## Description of the task
Reproduce the part of the talk on SaaS and LLMs starting at "Like Google, Facebook, Amazon—they" and ending at "that nobody predicted.", but switch "Microsoft Office" to "Microsoft Word".

## Quoted passage
+ + + +
PG actually invented SaaS in like 1995; it's just that those first SaaS apps kind of sucked because they didn't have XML HTTP Request. Every time you would click a button, you would have to reload the whole page, and so it was just a shitty experience. It didn't really catch on until 2005 when XML HTTP Request spread.
Anyway, I see this LLM thing as actually very similar. It's like it's a new computing paradigm that makes it possible to do something fundamentally different. In 2005, when cloud and mobile finally took off, there was this sort of big open question of like, "Okay, well, this new technology exists; what should you do with it?
Where is the value going to accrue? Where are the good opportunities for startups? " I was going through the list of all the billion-dollar companies that were created, and I kind of had this realization that you could kind of bucket the different paths that people took into three buckets.
There's the first bucket that people started with, which I would call obviously good ideas that could be mass consumer products. So that's like docs, photos, email, calendar, chat—all these things that we used to do on our desktop that obviously could be moved to the browser and mobile. The interesting thing is that zero startups won in those categories; 100% of the value flowed to incumbents, right?
Like Google, Facebook, Amazon—they own all those businesses. Folks forget that Google Docs wasn't the only company that tried to bring Microsoft Office online. There were like 30 companies that tried to bring Microsoft Office online.
But they all lost. Google won. Then there was a second category, which was like mass consumer ideas that were not obvious—ideas that nobody predicted.
Um, that's like Uber, Instacart, DoorDash, Coinbase, and Airbnb. Those ones came out of left field. The dot dot dot between XML HTTP request and Airbnb is very not obvious, and so the incumbents didn't even try competing in those spaces until it was like too late.
Startups were able to win there. Then there's a third category, which is all the B2B SaaS companies—there are like 300 of them. By number of logos, way more billion-dollar companies were created in that third category than in the first two.
I think one reason why that happened is that there's no Microsoft of SaaS; there’s no company that does SaaS for every vertical and every product. For structural reasons, it seems to be the case that they’re all different companies, and that's why there are so many of them. I think Salesforce is probably the first true SaaS company.
I remember Marc Benioff coming to speak at YC, and he tells the story that very early on, people just didn't believe you could build sophisticated enterprise applications over the cloud or via SaaS. There was just a perception issue. It was like, “No, you buy your box software, and that's the real software that you run the way we always do it.
” It was quite contrary because the early web apps sucked. You had to be a visionary—like PG—and understand that the browser was going to keep getting better and that eventually, it would be good. That feels quite reminiscent of today, right?
It’s the same thing: “Oh no, you won't be able to build sophisticated enterprise applications that use these LLM or AI tools because they hallucinate or they’re not perfect, or they’re just toys. ” But yeah, that’s like the early SaaS story—exactly the same. So when I think about the parallels with LLMs, I could easily imagine the same thing happening, which is that there are a bunch of categories that are mass consumer applications that are obviously huge opportunities, but probably the incumbents will win all of those.
+ + + +
## Provided information
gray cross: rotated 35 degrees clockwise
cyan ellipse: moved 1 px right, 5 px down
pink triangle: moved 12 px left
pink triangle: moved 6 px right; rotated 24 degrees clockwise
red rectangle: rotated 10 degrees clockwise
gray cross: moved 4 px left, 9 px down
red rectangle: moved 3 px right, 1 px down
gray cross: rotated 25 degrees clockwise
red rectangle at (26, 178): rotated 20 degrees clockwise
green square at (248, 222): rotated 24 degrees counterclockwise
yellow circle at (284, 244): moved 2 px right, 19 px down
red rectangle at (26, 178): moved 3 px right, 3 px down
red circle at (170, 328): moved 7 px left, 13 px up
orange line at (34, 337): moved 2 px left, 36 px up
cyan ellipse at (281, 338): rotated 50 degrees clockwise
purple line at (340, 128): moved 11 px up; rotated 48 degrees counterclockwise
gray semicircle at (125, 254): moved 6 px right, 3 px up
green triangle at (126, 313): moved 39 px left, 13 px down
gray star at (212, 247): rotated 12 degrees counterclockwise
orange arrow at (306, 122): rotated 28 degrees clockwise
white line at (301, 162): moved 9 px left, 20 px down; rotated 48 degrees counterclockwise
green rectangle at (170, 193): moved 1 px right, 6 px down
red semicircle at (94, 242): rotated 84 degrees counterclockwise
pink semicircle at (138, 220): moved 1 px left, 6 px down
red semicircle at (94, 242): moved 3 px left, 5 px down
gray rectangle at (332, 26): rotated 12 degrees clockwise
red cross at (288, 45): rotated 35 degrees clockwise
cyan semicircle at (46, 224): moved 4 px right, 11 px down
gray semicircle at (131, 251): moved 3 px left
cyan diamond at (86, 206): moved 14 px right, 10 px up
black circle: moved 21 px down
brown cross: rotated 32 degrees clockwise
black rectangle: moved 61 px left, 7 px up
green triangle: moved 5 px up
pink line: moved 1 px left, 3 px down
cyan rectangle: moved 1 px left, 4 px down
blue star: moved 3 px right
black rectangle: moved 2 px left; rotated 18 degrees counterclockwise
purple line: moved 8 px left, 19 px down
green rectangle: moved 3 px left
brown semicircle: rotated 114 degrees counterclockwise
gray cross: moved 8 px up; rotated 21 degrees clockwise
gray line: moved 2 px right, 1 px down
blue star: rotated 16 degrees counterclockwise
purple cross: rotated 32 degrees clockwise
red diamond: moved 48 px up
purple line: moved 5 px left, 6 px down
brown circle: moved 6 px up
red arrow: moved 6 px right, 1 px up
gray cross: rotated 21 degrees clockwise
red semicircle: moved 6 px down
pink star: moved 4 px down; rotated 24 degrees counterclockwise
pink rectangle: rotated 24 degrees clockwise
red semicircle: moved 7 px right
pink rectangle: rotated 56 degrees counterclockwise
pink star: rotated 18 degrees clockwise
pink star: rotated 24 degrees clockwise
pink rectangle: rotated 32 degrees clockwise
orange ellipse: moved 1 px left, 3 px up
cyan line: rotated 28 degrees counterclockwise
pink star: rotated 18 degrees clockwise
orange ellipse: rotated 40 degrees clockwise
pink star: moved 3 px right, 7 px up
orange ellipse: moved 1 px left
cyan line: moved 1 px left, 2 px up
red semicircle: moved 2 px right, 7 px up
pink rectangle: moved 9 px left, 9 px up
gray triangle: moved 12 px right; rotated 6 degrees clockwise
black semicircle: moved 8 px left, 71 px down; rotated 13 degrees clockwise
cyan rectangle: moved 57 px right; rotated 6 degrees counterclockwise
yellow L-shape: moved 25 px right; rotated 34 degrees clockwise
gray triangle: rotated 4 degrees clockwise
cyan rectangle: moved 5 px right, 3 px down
+ + + +
## Answer to this exercise
Like Google, Facebook, Amazon—they own all those businesses. Folks forget that Google Docs wasn't the only company that tried to bring Microsoft Word online. There were like 30 companies that tried to bring Microsoft Word online.
But they all lost. Google won. Then there was a second category, which was like mass consumer ideas that were not obvious—ideas that nobody predicted.